I try to predict with a simplified KNN model using the caret package in R. It always gives the same error, even in the very simple reproducible example here:
library(caret)
set.seed(1)
#generate training dataset "a"
n = 10000
a = matrix(rnorm(n*8,sd=1000000),nrow = n)
y = round(runif(n))
a = cbind(y,a)
a = as.data.frame(a)
a[,1] = as.factor(a[,1])
colnames(a) = c("y",paste0("V",1:8))
#estimate simple KNN model
ctrl <- trainControl(method="none",repeats = 1)
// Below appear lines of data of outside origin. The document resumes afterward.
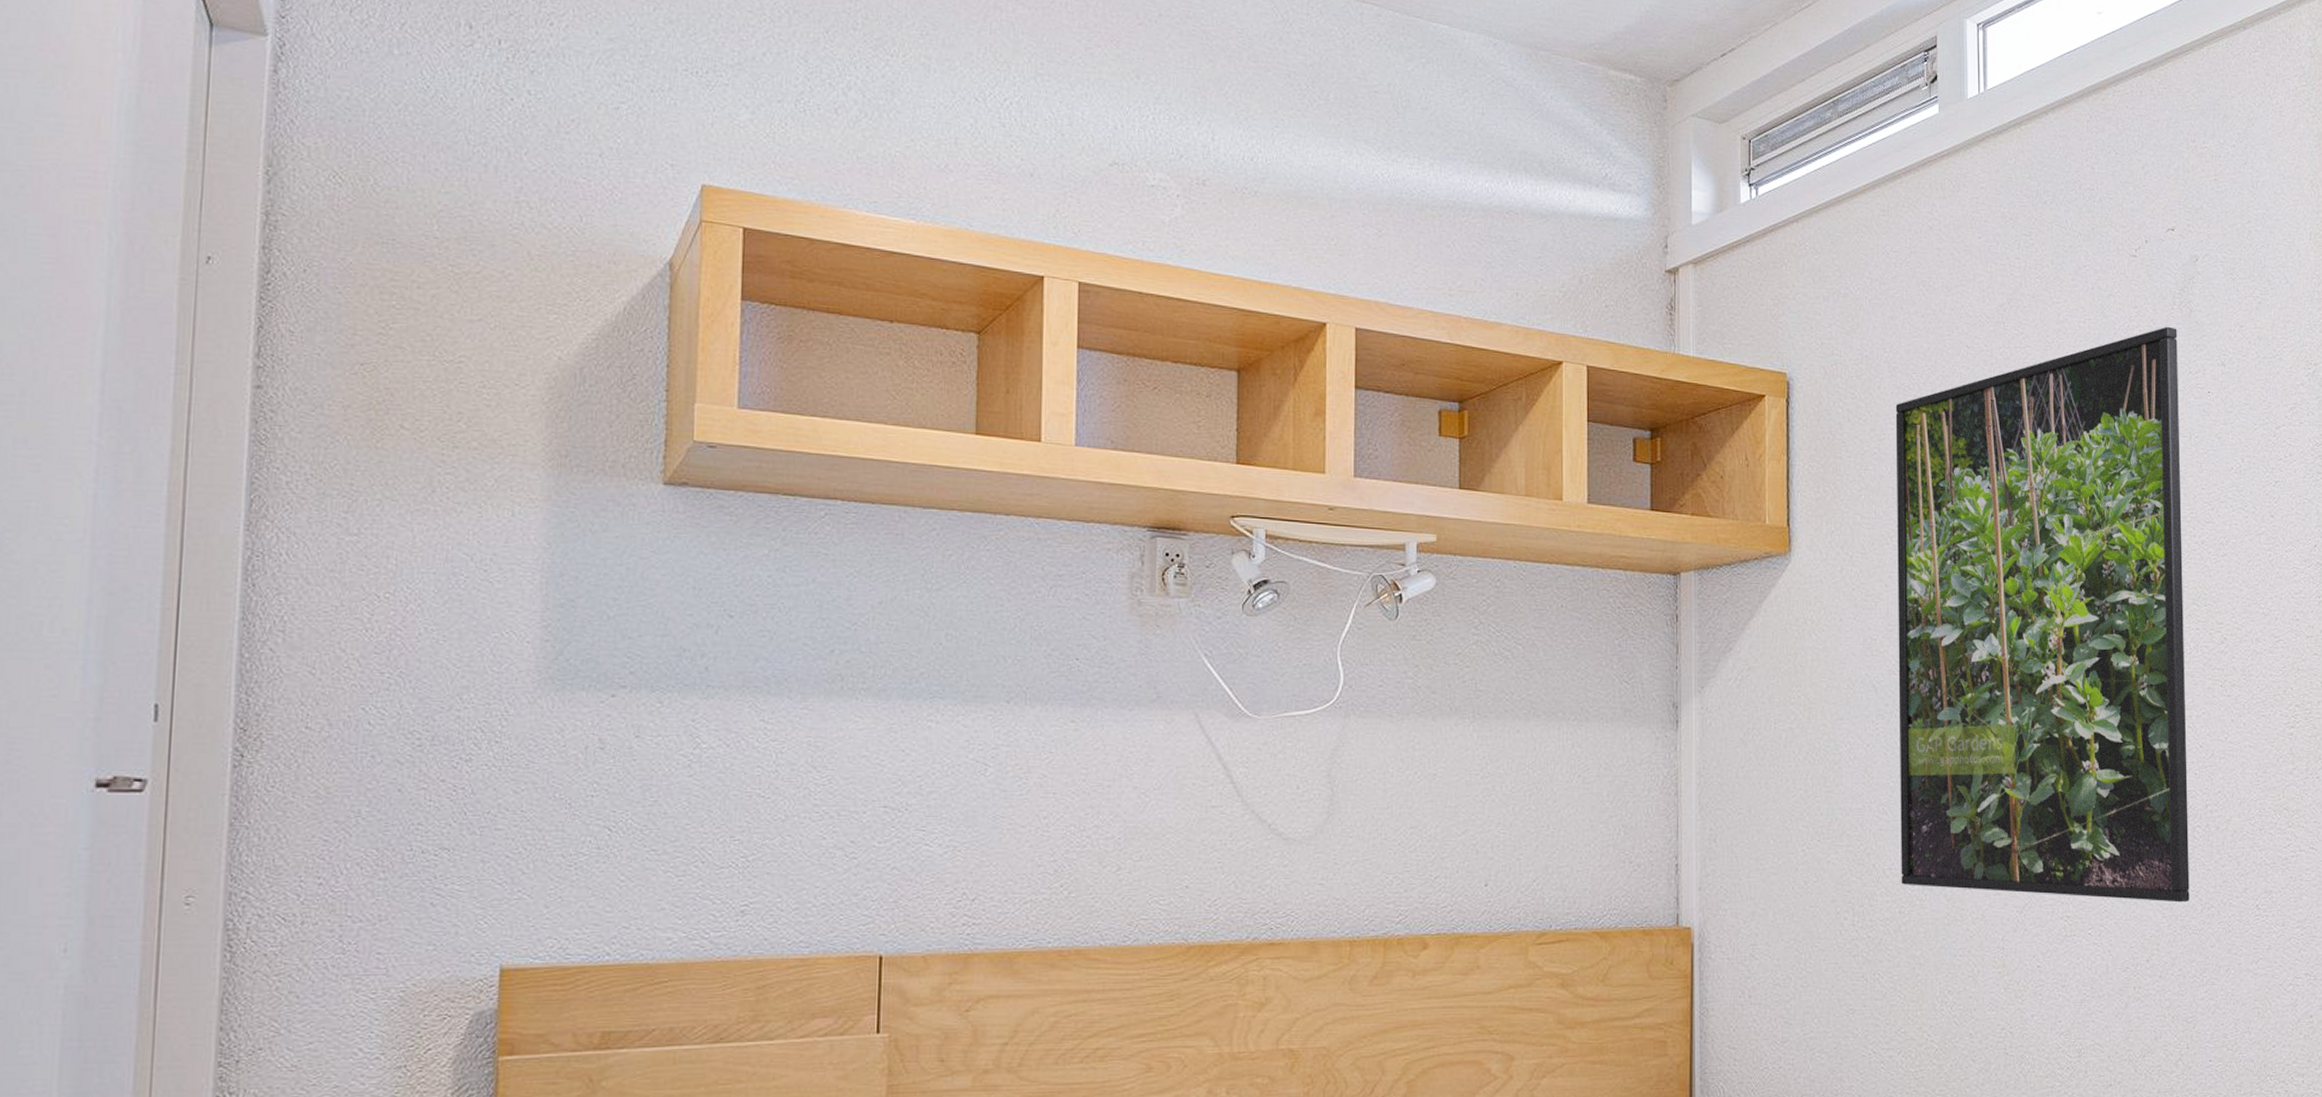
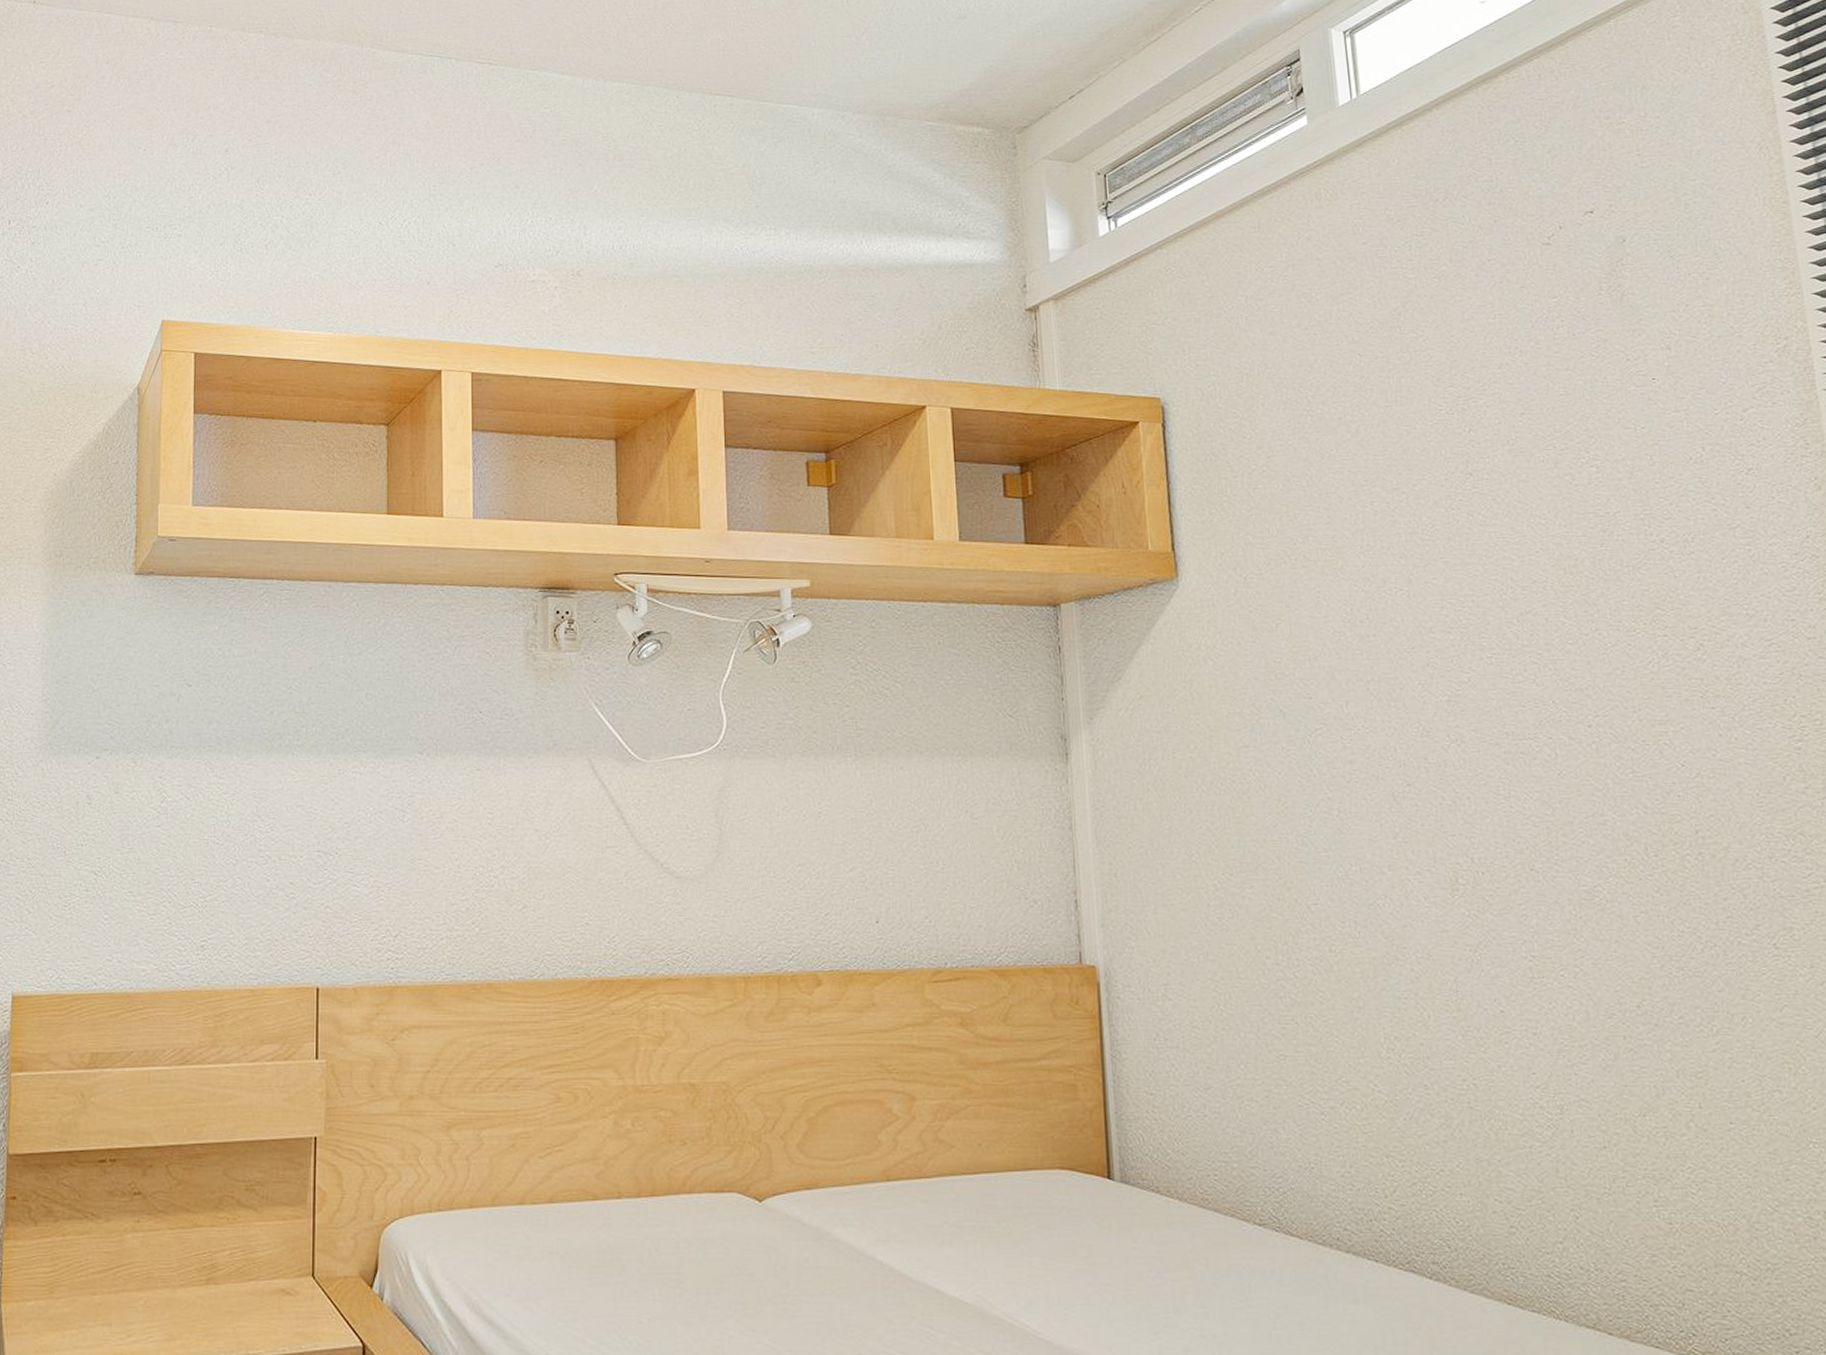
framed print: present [1895,326,2190,903] -> none [1283,313,1686,941]

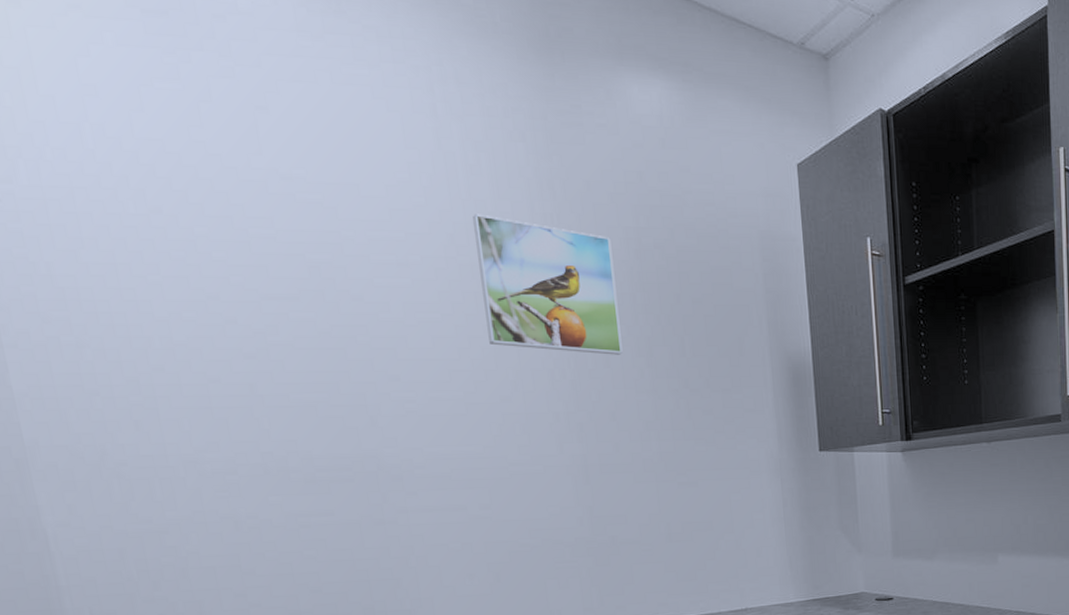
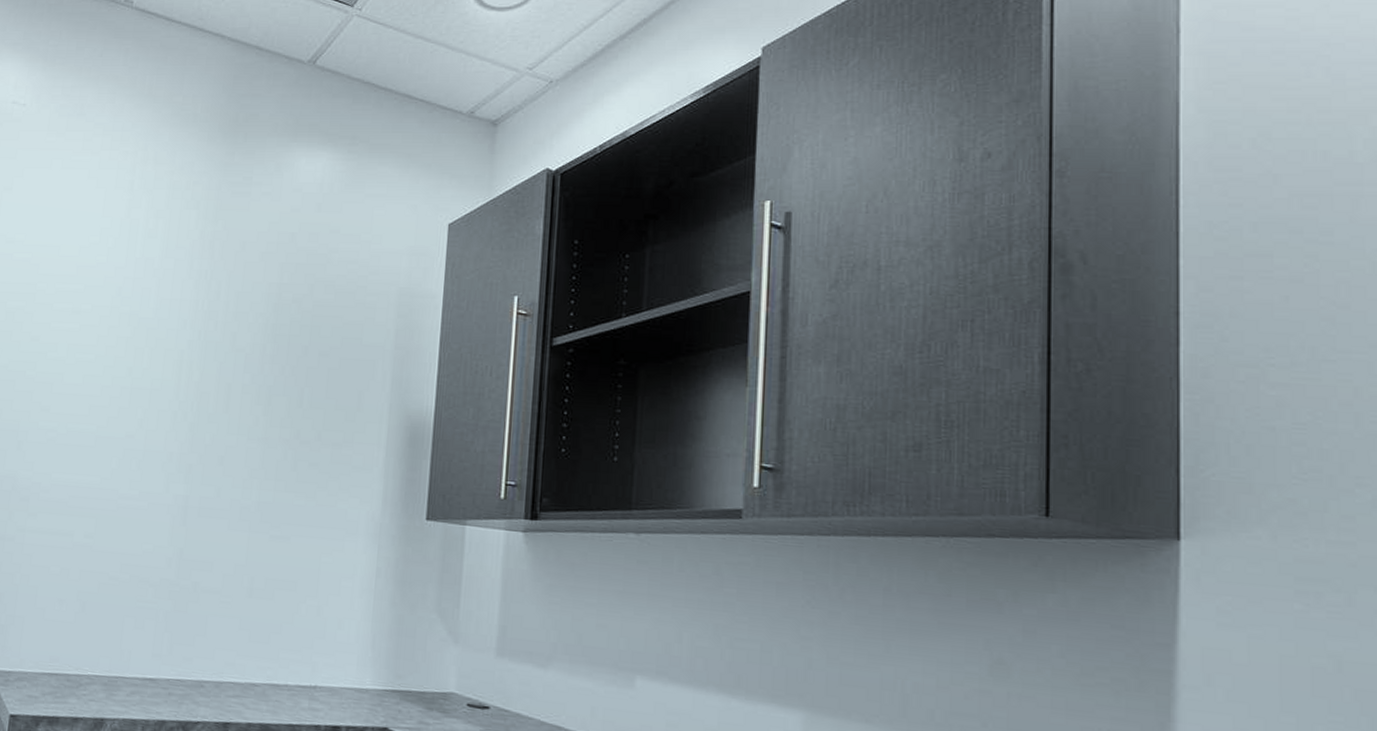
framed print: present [473,214,623,355] -> none [128,270,254,402]

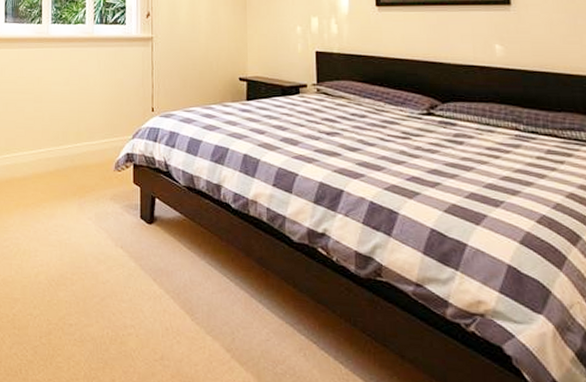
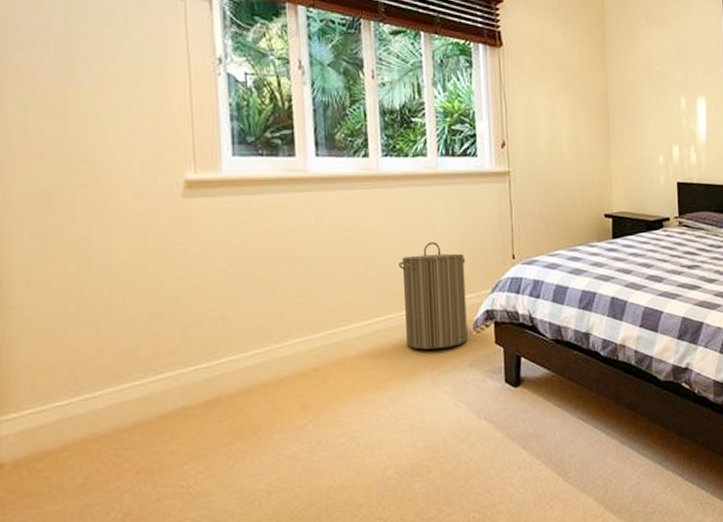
laundry hamper: none [59,92,112,181] -> present [399,242,468,350]

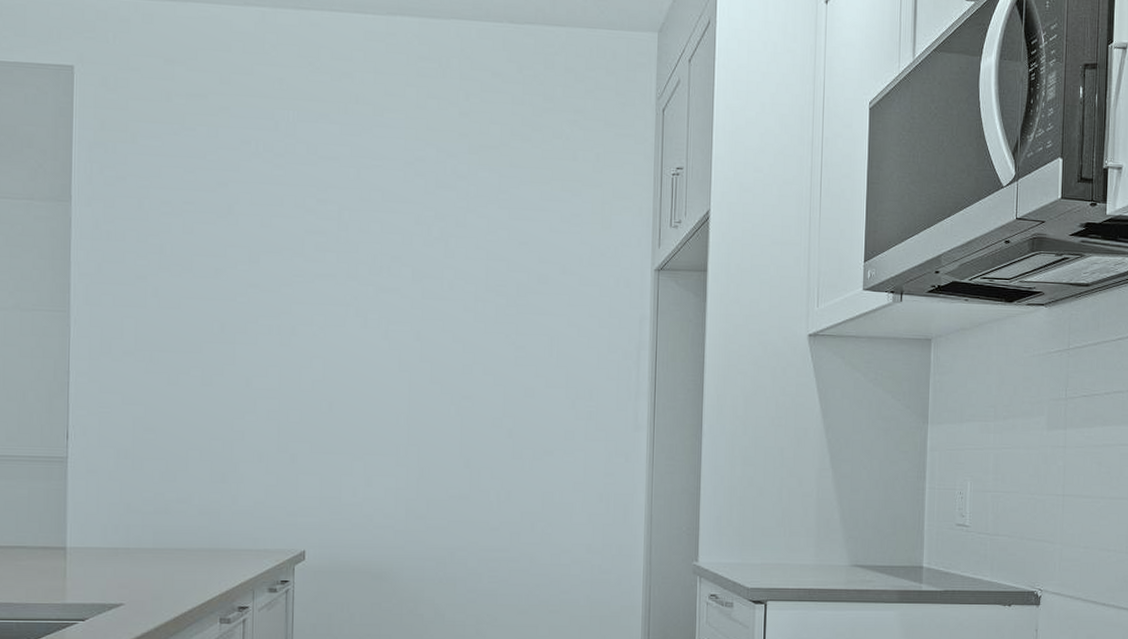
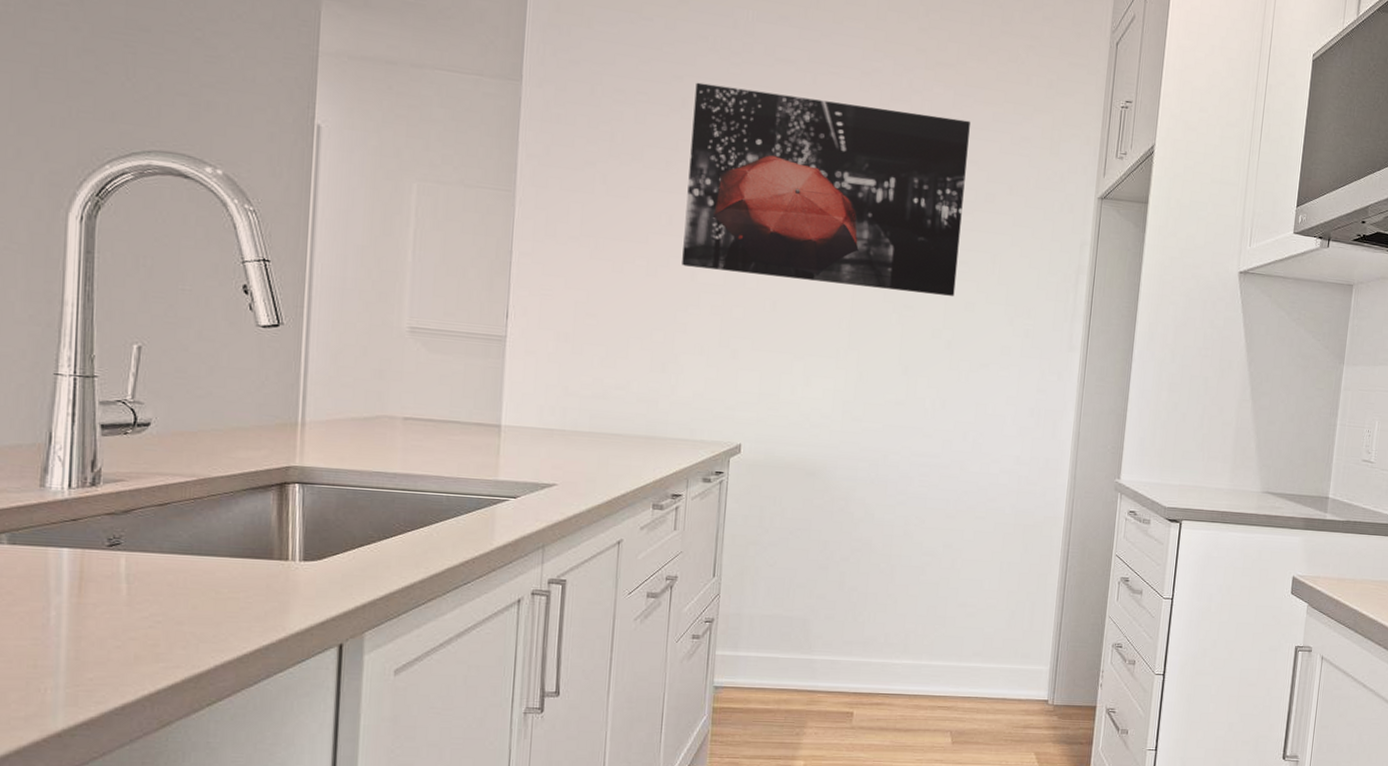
wall art: none [236,187,518,383] -> present [682,82,970,296]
knnFit <- train(y ~ ., data = a, method = "knn", trControl = ctrl, preProcess = c("center","scale"), tuneGrid = data.frame(k = 10))
#predict on the training dataset (=useless, but should work)
knnPredict <- predict(knnFit,newdata = a, type="prob")
This gives
Error in [.data.frame
(out, , obsLevels, drop = FALSE) :
undefined columns selected
Defining a more realistic test dataset "b" without the target variable y...
#generate test dataset
b = matrix(rnorm(n*8,sd=1000000),nrow = n)
b = as.data.frame(b)
colnames(b) = c(paste0("V",1:8))
#predict on the test datase
knnPredict <- predict(knnFit,newdata = b, type="prob")
gives the same error
Error in [.data.frame
(out, , obsLevels, drop = FALSE) :
undefined columns selected
I know that the columnames are important, but here they are identical. What is wrong here? Thanks!